[Task set]:
A - List the questions that the abstract on differential approximation of SNP optimization problems, shown below, says it focuses on.
B - According to the abstract on differential approximation of SNP optimization problems below, under what condition is any (2k+1)-ary CSP (r/2)-differential approximable?
C - Pick up the abstract on differential approximation of SNP optimization problems below and continue it from its final sentence.

[Selected extract]:
_ _ _ _ _ _ _

Lundi 13 février 2011 à 14h salle A711
Titre : Approximation différentielle des problèmes d'optimisation SNP
Abstract: We revisit the class SNPO of the SNP optimization problems under the
differential approximation paradigm, focusing on three questions: what
is the largest k such that the k-ary boolean Constraint Satisfaction
Problems, CSP are DAPX? more generally, how affine and differential
approximation preserving reductions do arrange SNPO problems? in a
more structural point of view, what differential approximation
guarantee can we expect from local optima?
We here show that 3-ary boolean CSP are 0,2146-differential
approximable. We also show that any (2k)-ary boolean CSP is equivalent
to MaxNAE(2k)Sat, and that any (2k+1)-ary CSP is (r/2)-differential
approximable, if MaxNAE(2k)Sat is r-differential approximable. We
finally review some interesting observations regarding neighborhood
structures, notably: on the one hand, 1-bounded local optima are
1/(n+1)-differential approximate for MaxNAE2Sat; on the other hand,
given any solution of any k-ary boolean CSP, its k-bounded
neighborhood contains a solution that is (1/n^k)-differential
approximate.

_ _ _ _ _ _ _

Page-level text extractions:

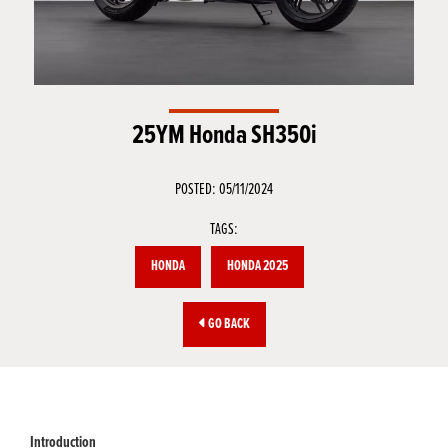
25YM Honda SH350i
POSTED: 05/11/2024
TAGS:
HONDA
HONDA 2025
GO BACK
Introduction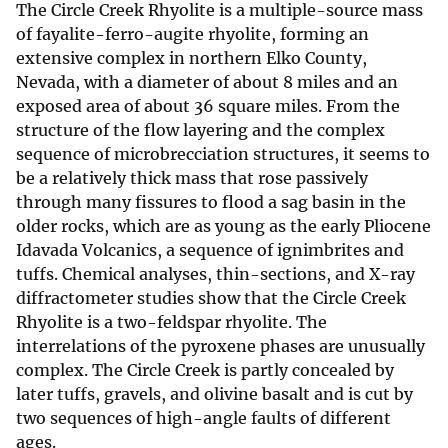
The Circle Creek Rhyolite is a multiple-source mass
of fayalite-ferro-augite rhyolite, forming an
extensive complex in northern Elko County,
Nevada, with a diameter of about 8 miles and an
exposed area of about 36 square miles. From the
structure of the flow layering and the complex
sequence of microbrecciation structures, it seems to
be a relatively thick mass that rose passively
through many fissures to flood a sag basin in the
older rocks, which are as young as the early Pliocene
Idavada Volcanics, a sequence of ignimbrites and
tuffs. Chemical analyses, thin-sections, and X-ray
diffractometer studies show that the Circle Creek
Rhyolite is a two-feldspar rhyolite. The
interrelations of the pyroxene phases are unusually
complex. The Circle Creek is partly concealed by
later tuffs, gravels, and olivine basalt and is cut by
two sequences of high-angle faults of different
ages.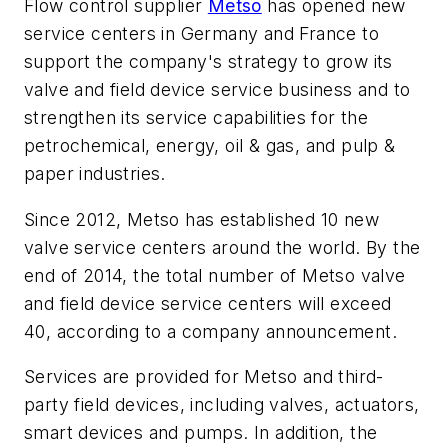
Flow control supplier
Metso
has opened new
service centers in Germany and France to
support the company's strategy to grow its
valve and field device service business and to
strengthen its service capabilities for the
petrochemical, energy, oil & gas, and pulp &
paper industries.
Since 2012, Metso has established 10 new
valve service centers around the world. By the
end of 2014, the total number of Metso valve
and field device service centers will exceed
40, according to a company announcement.
Services are provided for Metso and third-
party field devices, including valves, actuators,
smart devices and pumps. In addition, the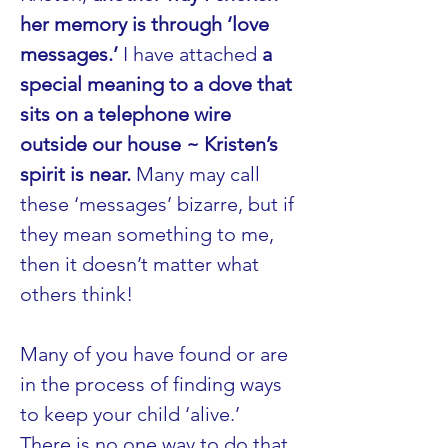
her memory is through ‘love 
messages.’
 I have attached 
a 
special meaning to a dove that 
sits on a telephone wire 
outside our house ~ Kristen’s 
spirit is near.
 Many may call 
these ‘messages’ bizarre, but if 
they mean something to me, 
then it doesn’t matter what 
others think!
Many of you have found or are 
in the process of finding ways 
to keep your child ‘alive.’ 
There is no one way to do that. 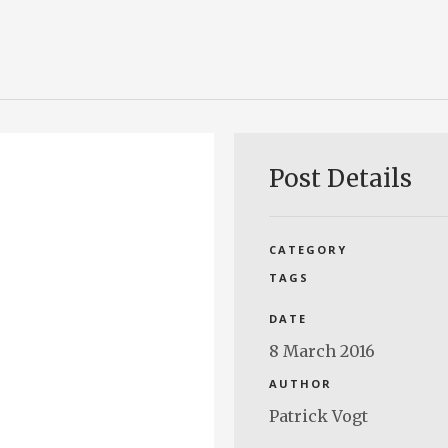
Post Details
CATEGORY
TAGS
DATE
8 March 2016
AUTHOR
Patrick Vogt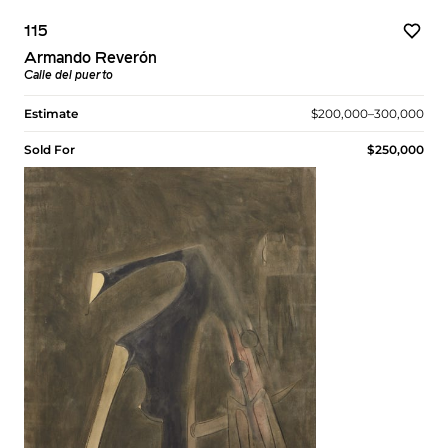
115
Armando Reverón
Calle del puerto
Estimate
$200,000–300,000
Sold For
$250,000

_ _ _ _ _ _ _

[Task responses]:
A -
- What is the largest k such that the k-ary boolean Constraint Satisfaction Problems, CSP, are DAPX?
- More generally, how affine and differential approximation preserving reductions do arrange SNPO problems?
- In a more structural point of view, what differential approximation guarantee can we expect from local optima?

B - Any (2k+1)-ary CSP is (r/2)-differential approximable if MaxNAE(2k)Sat is r-differential approximable.

C -
We therefore leave many questions unanswered, in particular: are 4-ary
boolean CSP constantly differential approximable? what about (2k)-ary
boolean CSP vs. (2k-1)-ary boolean CSP? However, this talk also aims
at providing somme clues in order to go further.
The talk is based on a joint work with Jean-François Culus and
Frédéric Roupin.